From docs I see that store should be short lived but can I cache Wasmtim::Instance
inside a long-lived (unbounded) object ?
An instance lives within a store; but if you want to cache the work done to instantiate (linking/resolving imports), you can create an InstancePre
and use that to create instances in new stores
thanks @Chris Fallin for the response. What I meant by caching is that if I don't have an instance I would create store and make the instance and then cache it, so that next time I would not even have to make a new store if I already have an instance. By the APIs, I don't see why this can't be done as Instance does require a mutable ref to store but then returns a completely owned instance which should not care store getting dropped (and being short lived).
If you throw away the Store you won't be able to do anything useful with the Instance; calling into it will require the Store again.

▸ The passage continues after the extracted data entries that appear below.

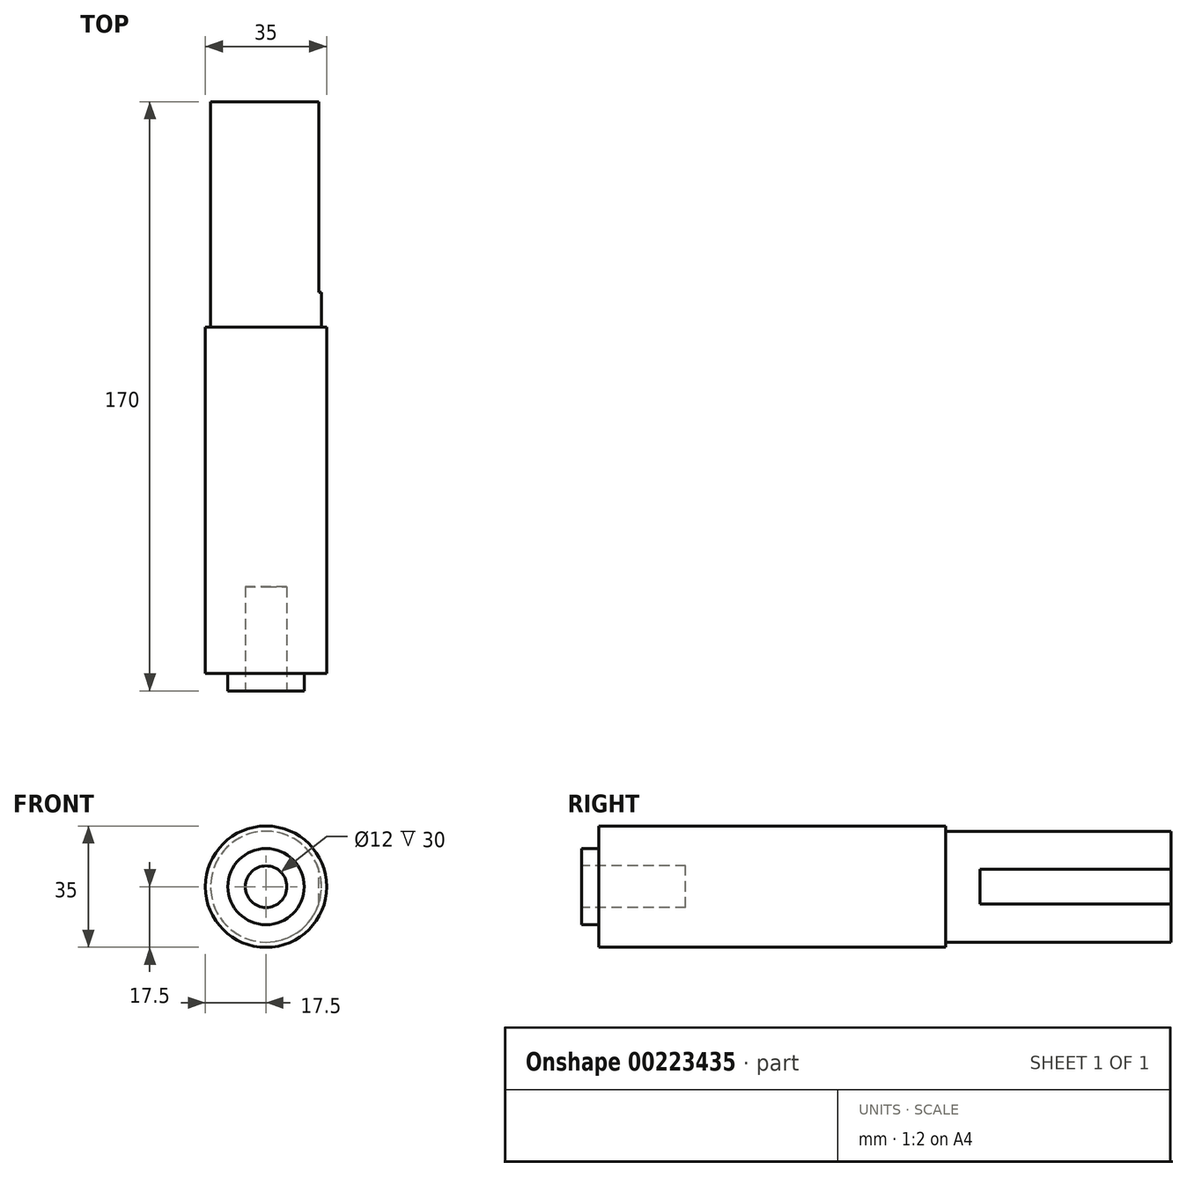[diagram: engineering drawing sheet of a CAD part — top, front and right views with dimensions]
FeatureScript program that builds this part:
annotation { "Feature Type Name" : "Feature", "Feature Type Description" : "" }
export const myFeature = defineFeature(function(context is Context, id is Id, definition is map)
    precondition{}
    {
        {
            var Q0;
            Q0=qCreatedBy(makeId("Front.planeOp"),FACE);
            var sketch = newSketch(context, id + "F0", { "sketchPlane" : qUnion([Q0])});
            skCircle(sketch, "E0", {"center": v(0, 0) * mm, "radius": 17.5 * mm});
            skSolve(sketch);
        }
        {
            var Q0;
            Q0=makeQuery(id+"F0.imprint","IMPRINT",FACE,{"disambiguationData":[TD([[makeQuery(id+"F0.imprint","IMPRINT",EDGE,{"derivedFrom":sQuery(id+"F0.wireOp",EDGE,"E0")}),1.0]])]});
            extrude(context, id + "F1", {"entities" : qUnion([Q0]), "depth" : 100 * mm});
        }
        {
            var Q0;
            Q0=makeQuery(id+"F1.opExtrude","CAP_FACE",FACE,{"disambiguationData":[OSD([sQuery(id+"F0.wireOp",EDGE,"E0")])],"isStart":false});
            var sketch = newSketch(context, id + "F2", { "sketchPlane" : qUnion([Q0])});
            skCircle(sketch, "E1", {"center": v(0, 0) * mm, "radius": 11 * mm});
            skSolve(sketch);
        }
        {
            var Q0;
            Q0 = qSketchRegion(id + "F2", true);
            extrude(context, id + "F3", {"entities" : qUnion([Q0]), "operationType" : NewBodyOperationType.ADD, "depth" : 5 * mm});
        }
        {
            var Q0;
            Q0=makeQuery(id+"F3.opExtrude","CAP_FACE",FACE,{"disambiguationData":[OSD([sQuery(id+"F2.wireOp",EDGE,"E1")])],"isStart":false});
            var sketch = newSketch(context, id + "F4", { "sketchPlane" : qUnion([Q0])});
            skCircle(sketch, "E2", {"center": v(0, 0) * mm, "radius": 6 * mm});
            skSolve(sketch);
        }
        {
            var Q0;
            Q0 = qSketchRegion(id + "F4", true);
            extrude(context, id + "F5", {"entities" : qUnion([Q0]), "operationType" : NewBodyOperationType.REMOVE, "oppositeDirection" : true, "depth" : 30 * mm});
        }
        {
            var Q0;
            Q0=qCreatedBy(makeId("Front.planeOp"),FACE);
            var sketch = newSketch(context, id + "F6", { "sketchPlane" : qUnion([Q0])});
            skCircle(sketch, "E3", {"center": v(0, 0) * mm, "radius": 16 * mm});
            skSolve(sketch);
        }
        {
            var Q0;
            Q0=makeQuery(id+"F6.imprint","IMPRINT",FACE,{"disambiguationData":[TD([[makeQuery(id+"F6.imprint","IMPRINT",EDGE,{"derivedFrom":sQuery(id+"F6.wireOp",EDGE,"E3")}),1.0]])]});
            extrude(context, id + "F7", {"entities" : qUnion([Q0]), "operationType" : NewBodyOperationType.ADD, "oppositeDirection" : true, "depth" : 65 * mm});
        }
        {
            var Q0;
            Q0=makeQuery(id+"F7.opExtrude","CAP_FACE",FACE,{"disambiguationData":[OSD([sQuery(id+"F6.wireOp",EDGE,"E3")])],"isStart":false});
            var sketch = newSketch(context, id + "F8", { "sketchPlane" : qUnion([Q0])});
            skLineSegment(sketch, "E4", {"start": v(0, 0) * mm, "end": v(-0.7, 0) * mm});
            skLineSegment(sketch, "E5.0", {"start": v(-20.85, -5) * mm, "end": v(-15.2, -5) * mm});
            skLineSegment(sketch, "E6.0", {"start": v(-20.85, 5) * mm, "end": v(-15.2, 5) * mm});
            skLineSegment(sketch, "E7", {"start": v(-15.2, -5) * mm, "end": v(-15.2, 5) * mm});
            skLineSegment(sketch, "E8.trimOffspring", {"start": v(-0.7, 0) * mm, "end": v(0, 0) * mm});
            skPoint(sketch, "E9.start.orphan", {"position": v(-20.85, 0) * mm});
            skLineSegment(sketch, "E10", {"start": v(-20.85, -5) * mm, "end": v(-20.85, 5) * mm});
            skSolve(sketch);
        }
        {
            var Q0;
            Q0 = qSketchRegion(id + "F8", true);
            extrude(context, id + "F9", {"entities" : qUnion([Q0]), "operationType" : NewBodyOperationType.REMOVE, "oppositeDirection" : true, "depth" : 55 * mm});
        }
    });
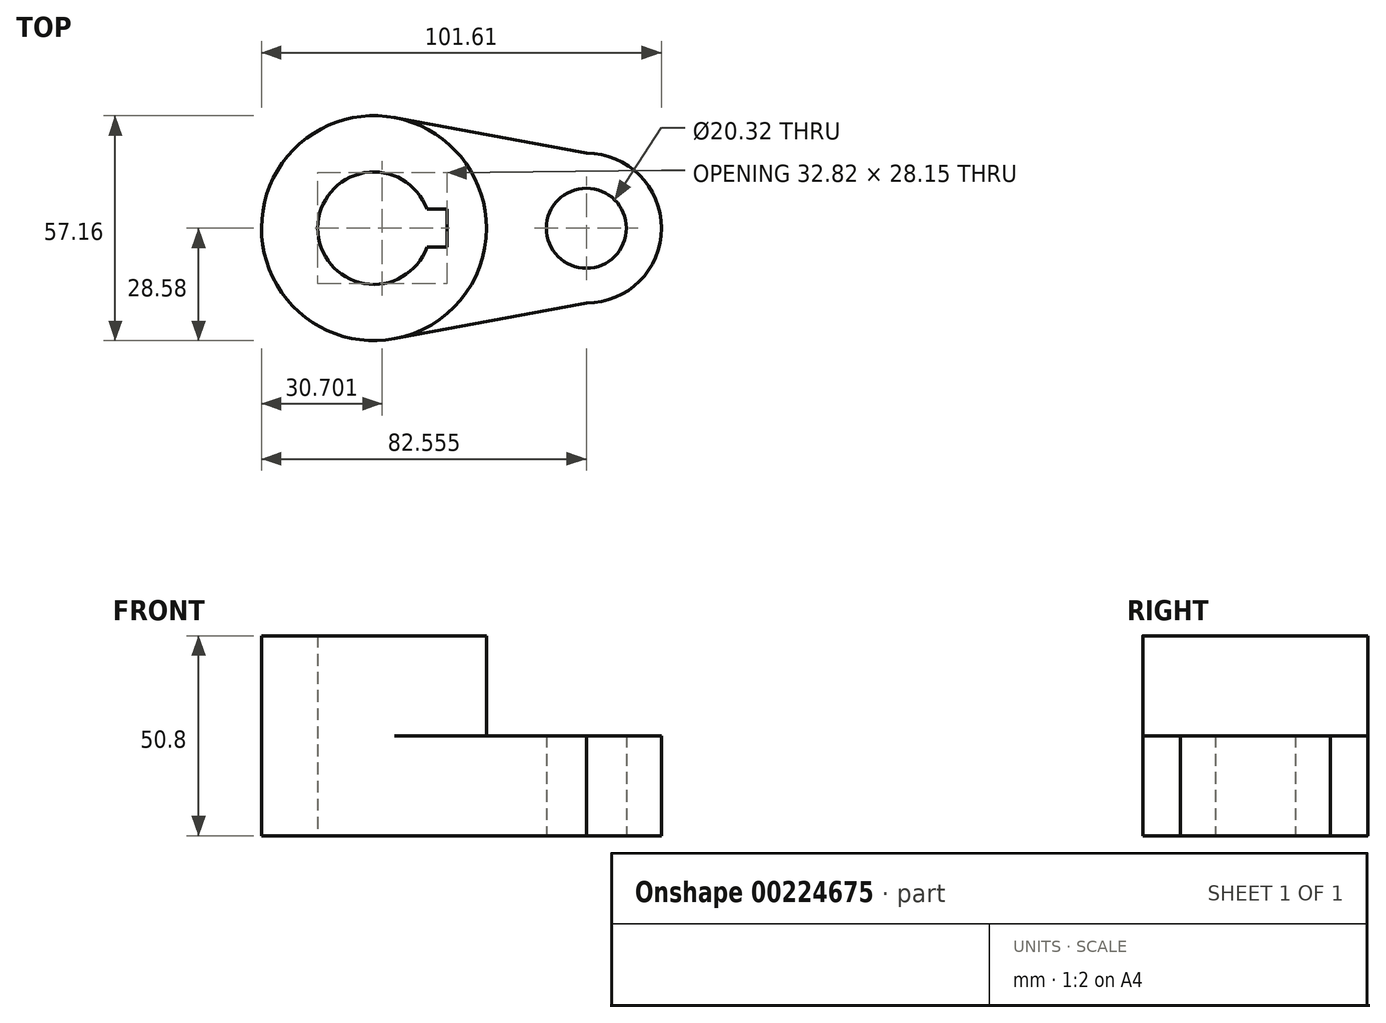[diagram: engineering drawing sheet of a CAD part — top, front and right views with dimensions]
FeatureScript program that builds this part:
annotation { "Feature Type Name" : "Feature", "Feature Type Description" : "" }
export const myFeature = defineFeature(function(context is Context, id is Id, definition is map)
    precondition{}
    {
        {
            var Q0;
            Q0=qCreatedBy(makeId("Top.planeOp"),FACE);
            var sketch = newSketch(context, id + "F0", { "sketchPlane" : qUnion([Q0])});
            skCircle(sketch, "E0", {"center": v(0, 0) * mm, "radius": 14.29 * mm});
            skCircle(sketch, "E1", {"center": v(0, 0) * mm, "radius": 28.58 * mm});
            skCircle(sketch, "E2", {"center": v(53.98, 0) * mm, "radius": 10.16 * mm});
            skArc(sketch, "E3", {"start": v(53.98, 19.05) * mm, "mid": v(73.03, 0) * mm, "end": v(53.98, -19.05) * mm});
            skLineSegment(sketch, "E4", {"start": v(53.97, 19.05) * mm, "end": v(0, 29.06) * mm});
            skLineSegment(sketch, "E5", {"start": v(53.97, -19.05) * mm, "end": v(0, -29.06) * mm});
            skLineSegment(sketch, "E6.bottom", {"start": v(-18.53, 4.83) * mm, "end": v(18.53, 4.83) * mm});
            skLineSegment(sketch, "E6.top", {"start": v(-18.53, -4.83) * mm, "end": v(18.53, -4.83) * mm});
            skLineSegment(sketch, "E6.left", {"start": v(-18.53, 4.83) * mm, "end": v(-18.53, -4.83) * mm});
            skLineSegment(sketch, "E6.right", {"start": v(18.53, 4.83) * mm, "end": v(18.53, -4.83) * mm});
            skSolve(sketch);
        }
        {
            var Q0;
            Q0=makeQuery(id+"F0.imprint","IMPRINT",FACE,{"disambiguationData":[TD([[makeQuery(id+"F0.imprint","IMPRINT",EDGE,{"derivedFrom":sQuery(id+"F0.wireOp",EDGE,"E2")}),-1.0]])]});
            extrude(context, id + "F1", {"entities" : qUnion([Q0]), "depth" : 25.4 * mm});
        }
        {
            var Q0;
            {var subQ7=sQuery(id+"F0.wireOp",EDGE,"E6.left");Q0=makeQuery(id+"F0.imprint","IMPRINT",FACE,{"disambiguationData":[TD([[makeQuery(id+"F0.imprint","IMPRINT",EDGE,{"derivedFrom":subQ7}),-1.0]])]});}
            var Q1;
            {var subQ5=sQuery(id+"F0.wireOp",EDGE,"E6.left");Q1=makeQuery(id+"F0.imprint","IMPRINT",FACE,{"disambiguationData":[TD([[makeQuery(id+"F0.imprint","IMPRINT",EDGE,{"derivedFrom":subQ5}),1.0]])]});}
            extrude(context, id + "F2", {"entities" : qUnion([Q0, Q1]), "operationType" : NewBodyOperationType.ADD, "depth" : 50.8 * mm});
        }
    });
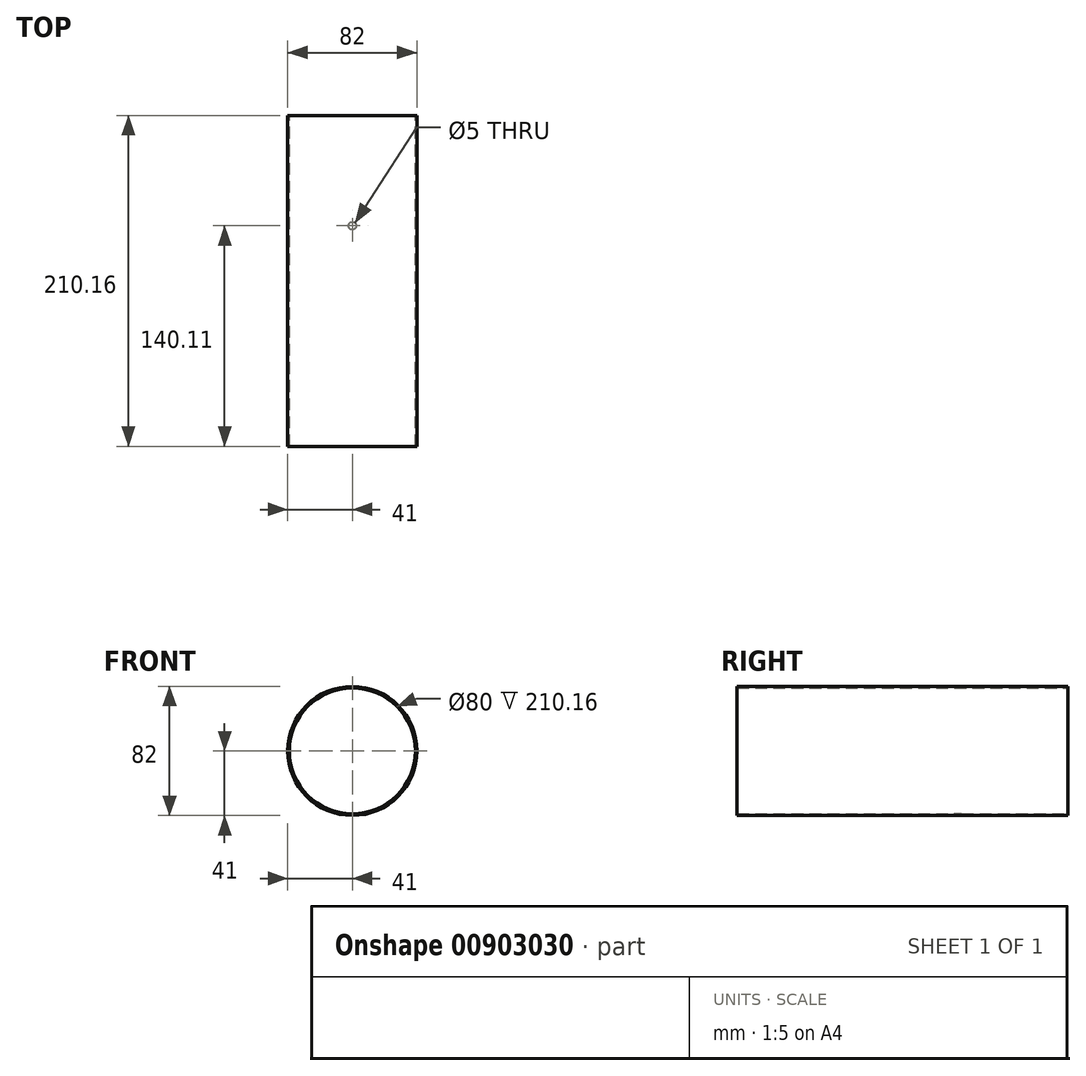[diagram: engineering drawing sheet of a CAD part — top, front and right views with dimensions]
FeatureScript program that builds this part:
annotation { "Feature Type Name" : "Feature", "Feature Type Description" : "" }
export const myFeature = defineFeature(function(context is Context, id is Id, definition is map)
    precondition{}
    {
        {
            assignVariable(context, id + "F0", {"name" : "diameter", "anyValue" : 80});
        }
        {
            assignVariable(context, id + "F1", {"name" : "wavelength", "anyValue" : 122.7});
        }
        {
            assignVariable(context, id + "F2", {"name" : "waveguide", "anyValue" : getVariable(context, 'wavelength') / sqrt(1 - (getVariable(context, 'wavelength') ^ 2 / (1.7 * getVariable(context, 'diameter')) ^ 2))});
        }
        {
            var Q0;
            Q0=qCreatedBy(makeId("Front.planeOp"),FACE);
            var sketch = newSketch(context, id + "F3", { "sketchPlane" : qUnion([Q0])});
            skCircle(sketch, "E0", {"center": v(0, 0) * mm, "radius": 40 * mm});
            skCircle(sketch, "E1", {"center": v(0, 0) * mm, "radius": 41 * mm});
            skSolve(sketch);
        }
        {
            var Q0;
            Q0=makeQuery(id+"F3.imprint","IMPRINT",FACE,{"disambiguationData":[TD([[makeQuery(id+"F3.imprint","IMPRINT",EDGE,{"derivedFrom":sQuery(id+"F3.wireOp",EDGE,"E0")}),-1.0]])]});
            extrude(context, id + "F4", {"entities" : qUnion([Q0]), "depth" : getVariable(context, 'waveguide') / 2 * mm, "offsetDistance" : 25 * mm, "hasSecondDirection" : true, "secondDirectionOppositeDirection" : true, "secondDirectionDepth" : getVariable(context, 'waveguide') / 4 * mm});
        }
        {
            var Q0;
            Q0=qCreatedBy(makeId("Top.planeOp"),FACE);
            var sketch = newSketch(context, id + "F5", { "sketchPlane" : qUnion([Q0])});
            skPoint(sketch, "E2", {"position": v(0, 0) * mm});
            skSolve(sketch);
        }
        {
            var Q0;
            Q0=sQuery(id+"F5.wireOp",VERTEX,"E2");
            var Q1;
            Q1=makeQuery(id+"F4.opExtrude","SWEPT_BODY",BODY,{"disambiguationData":[OSD([sQuery(id+"F3.wireOp",EDGE,"E0"),sQuery(id+"F3.wireOp",EDGE,"E1")])]});
            hole(context, id + "F6", {"style" : HoleStyle.SIMPLE, "endStyle" : HoleEndStyle.THROUGH, "holeDiameter" : 5 * mm, "majorDiameter" : 5 * mm, "isTappedThrough" : true, "tappedDepth" : 12 * mm, "tapClearance" : 3, "startFromSketch" : true, "locations" : qUnion([Q0]), "scope" : qUnion([Q1])});
        }
    });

the purpose of InstancePre is that it makes the process of instantiation extremely fast and low-cost.
Ohh right @Lann Martin . Sorry, I overlooked that. Then I believe using InstancePre
is the way to it! Thanks @Chris Fallin for the suggestion and thanks @Lann Martin for pointing this out.
if you're going to reuse something including all the mutable state (i.e. linear memory, globals, tables) you should give ownership of of (Store, Instance) in some datastructure and then take it back out of there (getting ownership of store back) later so you can use it
if you arent trying to reuse the state, then you should drop the store and create a new one.
Pat Hickey said:
the purpose of InstancePre is that it makes the process of instantiation extremely fast and low-cost.
So this is infact used for performance gains ? I am looking exactly for that and seemed that Instance creation if it's frequent might be dragging the performance down.
InstancePre.instantiate is the fastest possible path to an instance. its not zero-cost - nothing really is - but its as low cost as we know how to make it.
ohh okay, makes sense. Can instance allocation be also useful along with this ?
for e.g. cloud services that make a new instance of the same module or component on every http request, we use a pooling allocator (setup in config, docs there) and InstancePre to minimize instantiation time
but interally it uses mutex which again is posing a bottleneck
yes, the idea of a pooling allocator is that it amortizes as many of the memory setup steps up front as possible
what uses a mutex, and where?
Pat Hickey said:
yes, the idea of a pooling allocator is that it amortizes as many of the memory setup steps up front as possible
pooling allocator uses mutex: https://github.com/bytecodealliance/wasmtime/blob/main/crates/wasmtime/src/runtime/vm/instance/allocator/pooling/index_allocator.rs
You are almost certainly bottlenecking on memory management before any mutex contention
yes thats using a mutex so that slot bookeeping is maintained correctly. the critical section is just on manipulation of the slot datastructure (Inner) and not on any other part of initialization
agreed with lann, we have never seen a system where that is a bottleneck
ohh okay, so let me use InstancePre
and run my benchmarks again. Thanks again people!
wasmtime has many large production users that depend on that path being as efficient as possible, and we put a ton of engineering into making it as fast as we can
yeah @Pat Hickey absolutely :100: In fact I got to this pooling allocator through one of the official blogs: https://bytecodealliance.org/articles/wasmtime-10-performance which itself is quite interesting. Thanks again for the help, will try out the pooling allocator + InstancePre and see how it plays out.
I just have one doubt, my engine has async config
over 2 years ago. time flies!
I just have one doubt, my engine has async config
Not a problem
everything will be fine in async, all of the prod users are using async too
ohh okay, perfect! let me try then. Thanks again for the help and the amazing Wasmtime project!